Trump and the rise of fascism: it’s not just the economy, stupid
Emer O’Toole: Explaining away fascism as economic discontent alienates feminists and race activists – Trump offers whites racial superiority and men masculine domination
There are myriad reasons for Trump’s rise to power: patriarchy, white supremacy, neoliberalism, Islamophobia, decades of Republican propaganda cultivating an image of Clinton as dishonest, sabotage of the democratic campaign by Wikileaks, the role of the mainstream media in normalising Trump’s fascism, and the role of social media in spreading phony news (#spiritcooking, anyone?) and in creating public space for extreme ideologies. To name a few.
In a recent piece for the Guardian, Naomi Klein asks us to ignore all of these intersecting elements except for neoliberalism. For Klein, the working class is acting out of the pain of economic insecurity and inequality. Clinton is neoliberal ideology embodied, and voting for Trump is the working class’s protest.
This is an attractive position. It allows us to see the best in Trump voters, positioning them as the oppressed, not the oppressor. Sadly, I do not believe that Klein’s economic theory of everything is sufficient to explain this political moment.
If you include people of colour, the working class plumps for Clinton. If you analyzse white voters you find that they support Trump across all income brackets, with middle classes in the $50,000-$99,000 (€46,000-€91,000) bracket favouring him most. Yes, in 2008 and 2012 Obama won a significantly stronger proportion of the white working class vote (40 per cent and 36 per cent respectively) than Clinton in 2016, but you need to remember that the white working class was the bulwark of the Reagan coalition through the 1980s and drove Republican victories in 2000 and 2004. The historical affiliation between the democratic party and the white working class began to rupture in the 1960s, due in part to the party’s embrace of the civil rights movement.
Obama’s comparative success with the white working class was based on Bush’s almighty tanking of the US economy as well as the quagmire of the Iraq war. The white working class is not an inherently liberal demographic driven to the right by economic policy. Quite the opposite, in fact.
If the white working class’s rejection of Clinton is a rejection of neoliberalism, why would it choose Trump – a silver-spoon-sucking billionaire running on a classic neoliberal platform (cuts to government spending to reduce national debt; tax breaks for the wealthy and corporations; deregulation of the banking industry) over someone who promised government spending to stimulate growth, increased taxes on the wealthy and corporations, and Wall Street regulation? To say that the white working class rejected Clinton as an embodiment of an ideology that Trump in fact epitomises makes little sense. Klein’s assertion that “a good chunk of Trump’s support could be peeled away if there were a genuine redistributive agenda on the table” is very wishful thinking.

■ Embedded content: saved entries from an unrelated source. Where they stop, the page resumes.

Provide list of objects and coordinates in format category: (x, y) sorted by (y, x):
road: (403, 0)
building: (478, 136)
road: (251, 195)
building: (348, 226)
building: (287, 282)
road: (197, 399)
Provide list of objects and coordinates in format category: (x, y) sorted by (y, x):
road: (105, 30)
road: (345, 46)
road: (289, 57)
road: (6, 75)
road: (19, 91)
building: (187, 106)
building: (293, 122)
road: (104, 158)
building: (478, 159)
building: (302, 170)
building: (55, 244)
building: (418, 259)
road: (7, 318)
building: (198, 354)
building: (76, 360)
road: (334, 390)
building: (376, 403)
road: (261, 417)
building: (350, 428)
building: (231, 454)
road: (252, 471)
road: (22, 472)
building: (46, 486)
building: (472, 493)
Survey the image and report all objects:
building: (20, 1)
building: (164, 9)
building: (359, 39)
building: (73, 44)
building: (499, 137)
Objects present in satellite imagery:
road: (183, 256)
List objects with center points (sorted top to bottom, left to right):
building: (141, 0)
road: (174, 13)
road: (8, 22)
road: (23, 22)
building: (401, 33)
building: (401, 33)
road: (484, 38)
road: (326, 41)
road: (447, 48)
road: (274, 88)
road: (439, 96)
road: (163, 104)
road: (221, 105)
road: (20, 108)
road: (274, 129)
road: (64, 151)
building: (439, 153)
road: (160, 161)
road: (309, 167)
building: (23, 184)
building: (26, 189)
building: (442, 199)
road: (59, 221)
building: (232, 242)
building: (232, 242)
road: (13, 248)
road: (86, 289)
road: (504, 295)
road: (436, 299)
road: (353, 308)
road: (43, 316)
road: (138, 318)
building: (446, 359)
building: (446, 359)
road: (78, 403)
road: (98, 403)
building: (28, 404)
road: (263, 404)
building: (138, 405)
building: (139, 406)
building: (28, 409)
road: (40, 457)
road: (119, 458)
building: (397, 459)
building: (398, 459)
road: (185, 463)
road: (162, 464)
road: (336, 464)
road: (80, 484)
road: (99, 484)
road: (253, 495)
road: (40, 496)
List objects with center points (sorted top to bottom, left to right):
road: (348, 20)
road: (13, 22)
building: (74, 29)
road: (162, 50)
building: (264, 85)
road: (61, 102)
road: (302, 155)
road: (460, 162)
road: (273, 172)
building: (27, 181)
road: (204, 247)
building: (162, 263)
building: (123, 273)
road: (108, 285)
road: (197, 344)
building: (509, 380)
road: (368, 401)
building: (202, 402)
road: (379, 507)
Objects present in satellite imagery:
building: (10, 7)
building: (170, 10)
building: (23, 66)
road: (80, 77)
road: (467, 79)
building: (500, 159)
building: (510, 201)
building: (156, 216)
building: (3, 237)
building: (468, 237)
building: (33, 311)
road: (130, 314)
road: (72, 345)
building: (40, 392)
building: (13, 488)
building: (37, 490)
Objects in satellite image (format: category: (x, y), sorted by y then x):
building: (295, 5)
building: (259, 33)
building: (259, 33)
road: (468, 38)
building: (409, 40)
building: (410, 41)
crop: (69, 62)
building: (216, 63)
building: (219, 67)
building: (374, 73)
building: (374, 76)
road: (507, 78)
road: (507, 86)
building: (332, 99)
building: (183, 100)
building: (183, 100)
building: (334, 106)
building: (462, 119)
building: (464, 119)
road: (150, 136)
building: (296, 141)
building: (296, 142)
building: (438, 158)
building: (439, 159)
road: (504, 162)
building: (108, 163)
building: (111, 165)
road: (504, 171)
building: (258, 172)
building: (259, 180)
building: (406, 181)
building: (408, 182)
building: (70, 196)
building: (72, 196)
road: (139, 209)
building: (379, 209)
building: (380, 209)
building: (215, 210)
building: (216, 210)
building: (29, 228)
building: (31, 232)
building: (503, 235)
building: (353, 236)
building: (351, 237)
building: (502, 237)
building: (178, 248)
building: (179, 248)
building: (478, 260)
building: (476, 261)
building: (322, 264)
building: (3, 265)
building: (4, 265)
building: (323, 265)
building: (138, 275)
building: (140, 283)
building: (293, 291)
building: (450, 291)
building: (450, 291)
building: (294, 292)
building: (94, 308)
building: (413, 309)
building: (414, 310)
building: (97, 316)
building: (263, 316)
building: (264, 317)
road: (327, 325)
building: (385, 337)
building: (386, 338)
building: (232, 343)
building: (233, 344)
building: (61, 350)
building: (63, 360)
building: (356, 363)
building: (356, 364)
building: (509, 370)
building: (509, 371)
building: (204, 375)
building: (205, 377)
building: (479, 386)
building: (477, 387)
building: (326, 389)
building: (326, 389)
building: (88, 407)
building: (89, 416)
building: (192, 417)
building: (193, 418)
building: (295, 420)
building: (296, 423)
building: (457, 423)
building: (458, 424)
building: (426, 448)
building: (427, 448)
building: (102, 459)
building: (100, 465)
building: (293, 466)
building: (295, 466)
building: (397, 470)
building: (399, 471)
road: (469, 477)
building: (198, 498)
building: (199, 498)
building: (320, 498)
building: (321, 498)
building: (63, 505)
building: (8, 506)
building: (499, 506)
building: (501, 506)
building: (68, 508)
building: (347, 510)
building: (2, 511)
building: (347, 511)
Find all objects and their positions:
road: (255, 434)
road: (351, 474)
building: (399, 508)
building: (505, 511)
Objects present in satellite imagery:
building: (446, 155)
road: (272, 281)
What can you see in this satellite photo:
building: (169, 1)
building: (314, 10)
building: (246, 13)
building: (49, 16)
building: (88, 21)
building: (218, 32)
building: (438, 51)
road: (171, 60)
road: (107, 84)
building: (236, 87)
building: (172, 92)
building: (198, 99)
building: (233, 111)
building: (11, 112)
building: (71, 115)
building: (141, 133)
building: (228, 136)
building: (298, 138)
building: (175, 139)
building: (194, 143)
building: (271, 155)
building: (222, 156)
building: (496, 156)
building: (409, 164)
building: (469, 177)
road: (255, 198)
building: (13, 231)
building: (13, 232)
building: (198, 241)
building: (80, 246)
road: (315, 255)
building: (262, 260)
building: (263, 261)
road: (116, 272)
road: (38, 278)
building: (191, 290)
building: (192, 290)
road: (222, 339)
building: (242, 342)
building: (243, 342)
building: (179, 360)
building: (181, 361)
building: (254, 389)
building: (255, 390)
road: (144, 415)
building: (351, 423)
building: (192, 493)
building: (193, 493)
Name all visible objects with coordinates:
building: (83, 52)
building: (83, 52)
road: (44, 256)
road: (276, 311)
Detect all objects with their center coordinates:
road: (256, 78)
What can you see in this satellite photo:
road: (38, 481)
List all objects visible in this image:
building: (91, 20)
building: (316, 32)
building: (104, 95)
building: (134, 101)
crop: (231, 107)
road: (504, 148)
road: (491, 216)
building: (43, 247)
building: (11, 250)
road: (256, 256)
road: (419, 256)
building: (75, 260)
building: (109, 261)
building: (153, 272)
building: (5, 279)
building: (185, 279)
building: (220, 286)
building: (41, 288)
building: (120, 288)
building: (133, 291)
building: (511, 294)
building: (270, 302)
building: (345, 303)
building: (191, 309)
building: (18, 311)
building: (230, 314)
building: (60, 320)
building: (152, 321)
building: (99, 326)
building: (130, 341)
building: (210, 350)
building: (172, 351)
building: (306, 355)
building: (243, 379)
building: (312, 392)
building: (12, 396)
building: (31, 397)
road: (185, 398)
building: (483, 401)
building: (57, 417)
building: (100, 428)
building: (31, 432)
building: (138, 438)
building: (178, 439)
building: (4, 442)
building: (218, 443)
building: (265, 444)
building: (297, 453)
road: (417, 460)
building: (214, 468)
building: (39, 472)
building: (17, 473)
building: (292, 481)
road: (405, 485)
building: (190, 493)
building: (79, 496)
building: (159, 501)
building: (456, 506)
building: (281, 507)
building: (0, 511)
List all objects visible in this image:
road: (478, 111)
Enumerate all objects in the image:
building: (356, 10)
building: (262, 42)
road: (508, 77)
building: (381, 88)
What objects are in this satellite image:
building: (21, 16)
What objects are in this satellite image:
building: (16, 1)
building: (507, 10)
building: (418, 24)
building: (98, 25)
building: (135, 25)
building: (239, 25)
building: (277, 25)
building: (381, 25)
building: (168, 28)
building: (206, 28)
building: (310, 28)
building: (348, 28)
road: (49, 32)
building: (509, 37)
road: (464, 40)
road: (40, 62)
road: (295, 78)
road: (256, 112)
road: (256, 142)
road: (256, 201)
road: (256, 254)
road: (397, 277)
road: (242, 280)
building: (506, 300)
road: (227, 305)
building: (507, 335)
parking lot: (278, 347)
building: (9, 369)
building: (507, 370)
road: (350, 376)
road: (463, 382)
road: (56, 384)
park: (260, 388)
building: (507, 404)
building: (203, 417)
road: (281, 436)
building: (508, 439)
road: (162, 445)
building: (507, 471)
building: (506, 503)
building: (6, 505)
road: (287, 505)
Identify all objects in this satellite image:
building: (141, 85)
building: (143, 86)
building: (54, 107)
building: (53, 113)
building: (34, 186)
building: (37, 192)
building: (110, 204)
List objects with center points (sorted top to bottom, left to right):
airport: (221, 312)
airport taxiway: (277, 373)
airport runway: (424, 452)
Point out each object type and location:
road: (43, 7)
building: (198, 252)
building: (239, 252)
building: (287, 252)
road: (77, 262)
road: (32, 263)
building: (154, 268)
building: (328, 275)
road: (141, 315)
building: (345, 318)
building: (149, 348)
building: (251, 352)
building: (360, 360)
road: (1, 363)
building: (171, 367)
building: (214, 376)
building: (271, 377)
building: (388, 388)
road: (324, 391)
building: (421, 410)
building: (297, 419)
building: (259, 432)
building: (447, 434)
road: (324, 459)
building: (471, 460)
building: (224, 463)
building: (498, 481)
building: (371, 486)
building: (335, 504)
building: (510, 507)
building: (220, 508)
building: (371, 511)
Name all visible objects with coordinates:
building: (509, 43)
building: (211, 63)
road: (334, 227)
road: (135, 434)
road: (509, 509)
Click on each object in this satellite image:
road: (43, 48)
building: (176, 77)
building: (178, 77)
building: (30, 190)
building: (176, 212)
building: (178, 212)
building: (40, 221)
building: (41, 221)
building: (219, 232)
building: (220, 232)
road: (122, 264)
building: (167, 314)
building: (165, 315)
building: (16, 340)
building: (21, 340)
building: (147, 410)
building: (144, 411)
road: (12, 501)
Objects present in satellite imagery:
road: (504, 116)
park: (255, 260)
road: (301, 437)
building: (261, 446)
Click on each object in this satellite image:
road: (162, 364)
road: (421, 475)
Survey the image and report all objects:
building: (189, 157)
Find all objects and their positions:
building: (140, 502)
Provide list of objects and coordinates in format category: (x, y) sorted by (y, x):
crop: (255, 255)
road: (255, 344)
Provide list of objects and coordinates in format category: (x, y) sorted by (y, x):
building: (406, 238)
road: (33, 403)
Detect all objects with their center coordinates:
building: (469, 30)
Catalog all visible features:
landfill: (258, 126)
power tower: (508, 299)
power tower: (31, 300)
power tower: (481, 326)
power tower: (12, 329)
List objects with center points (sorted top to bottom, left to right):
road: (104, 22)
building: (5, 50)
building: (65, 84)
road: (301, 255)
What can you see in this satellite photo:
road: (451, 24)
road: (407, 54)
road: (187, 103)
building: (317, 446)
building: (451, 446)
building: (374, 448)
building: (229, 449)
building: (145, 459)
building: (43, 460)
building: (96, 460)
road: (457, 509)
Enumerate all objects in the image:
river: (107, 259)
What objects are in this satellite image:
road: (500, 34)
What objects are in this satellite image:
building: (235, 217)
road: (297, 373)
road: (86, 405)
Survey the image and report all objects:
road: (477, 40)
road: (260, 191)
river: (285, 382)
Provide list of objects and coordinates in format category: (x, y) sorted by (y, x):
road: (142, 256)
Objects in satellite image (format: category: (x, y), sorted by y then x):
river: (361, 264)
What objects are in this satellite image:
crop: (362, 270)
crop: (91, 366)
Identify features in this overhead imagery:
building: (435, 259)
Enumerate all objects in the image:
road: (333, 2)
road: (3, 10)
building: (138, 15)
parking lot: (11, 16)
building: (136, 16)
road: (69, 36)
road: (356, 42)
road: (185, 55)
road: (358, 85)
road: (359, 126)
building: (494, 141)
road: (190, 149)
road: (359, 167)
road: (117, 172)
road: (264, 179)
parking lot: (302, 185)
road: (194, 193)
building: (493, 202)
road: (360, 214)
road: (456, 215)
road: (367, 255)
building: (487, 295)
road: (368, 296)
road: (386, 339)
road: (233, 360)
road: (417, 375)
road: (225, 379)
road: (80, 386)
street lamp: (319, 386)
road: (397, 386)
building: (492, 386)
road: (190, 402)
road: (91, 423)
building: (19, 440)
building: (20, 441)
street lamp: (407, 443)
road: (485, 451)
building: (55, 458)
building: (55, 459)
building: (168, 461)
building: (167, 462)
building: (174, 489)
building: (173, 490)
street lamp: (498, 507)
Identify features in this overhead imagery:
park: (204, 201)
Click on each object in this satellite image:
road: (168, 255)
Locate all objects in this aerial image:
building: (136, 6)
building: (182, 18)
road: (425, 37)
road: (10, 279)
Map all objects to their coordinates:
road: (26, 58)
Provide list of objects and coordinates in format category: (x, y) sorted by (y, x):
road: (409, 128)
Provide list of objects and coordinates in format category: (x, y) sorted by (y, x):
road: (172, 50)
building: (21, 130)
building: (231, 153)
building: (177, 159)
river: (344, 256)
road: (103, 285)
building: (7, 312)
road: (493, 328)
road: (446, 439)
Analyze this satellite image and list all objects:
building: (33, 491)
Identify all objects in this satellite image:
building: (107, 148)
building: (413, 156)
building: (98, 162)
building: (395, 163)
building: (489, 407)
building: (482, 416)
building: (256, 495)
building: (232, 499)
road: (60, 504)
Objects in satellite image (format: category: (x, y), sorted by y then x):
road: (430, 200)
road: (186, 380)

Those arguing that if Bernie Sanders had run in the place of Clinton he would have won the white working class vote and thus the presidency ignore the fact that Sanders did not attract working class voters during the primaries. He won those with low incomes in their 30s or younger, a demographic otherwise known as students. Democrats with low incomes in their 40s and older – the population of rust-belters who have lost their factory jobs to trade – voted Clinton in the primaries.
Like Corbyn in the UK, Sanders’ socialism appeals to young progressives, not disenfranchised working class people.
The working class in the US is suffering, that suffering is tied to support for Trump, and we should work towards economic justice. But there is far more than the economic to analyse here. A redistributive agenda is not going to bring Trump voters to the table, because Trump is selling something sweeter than economic equality. He’s offering whites racial superiority; he’s offering men masculine domination. Neoliberalism intersects with these systems but it does not precede them.
Like Klein, I believe it is vital to work towards unity on the left and to stem this terrifying tide of extremism. But explaining away fascism as economic discontent alienates feminists and race activists. Race and gender discrimination are not of secondary importance.
This article has been edited to remove a reference to a note passed to a college professor by a Trump voter.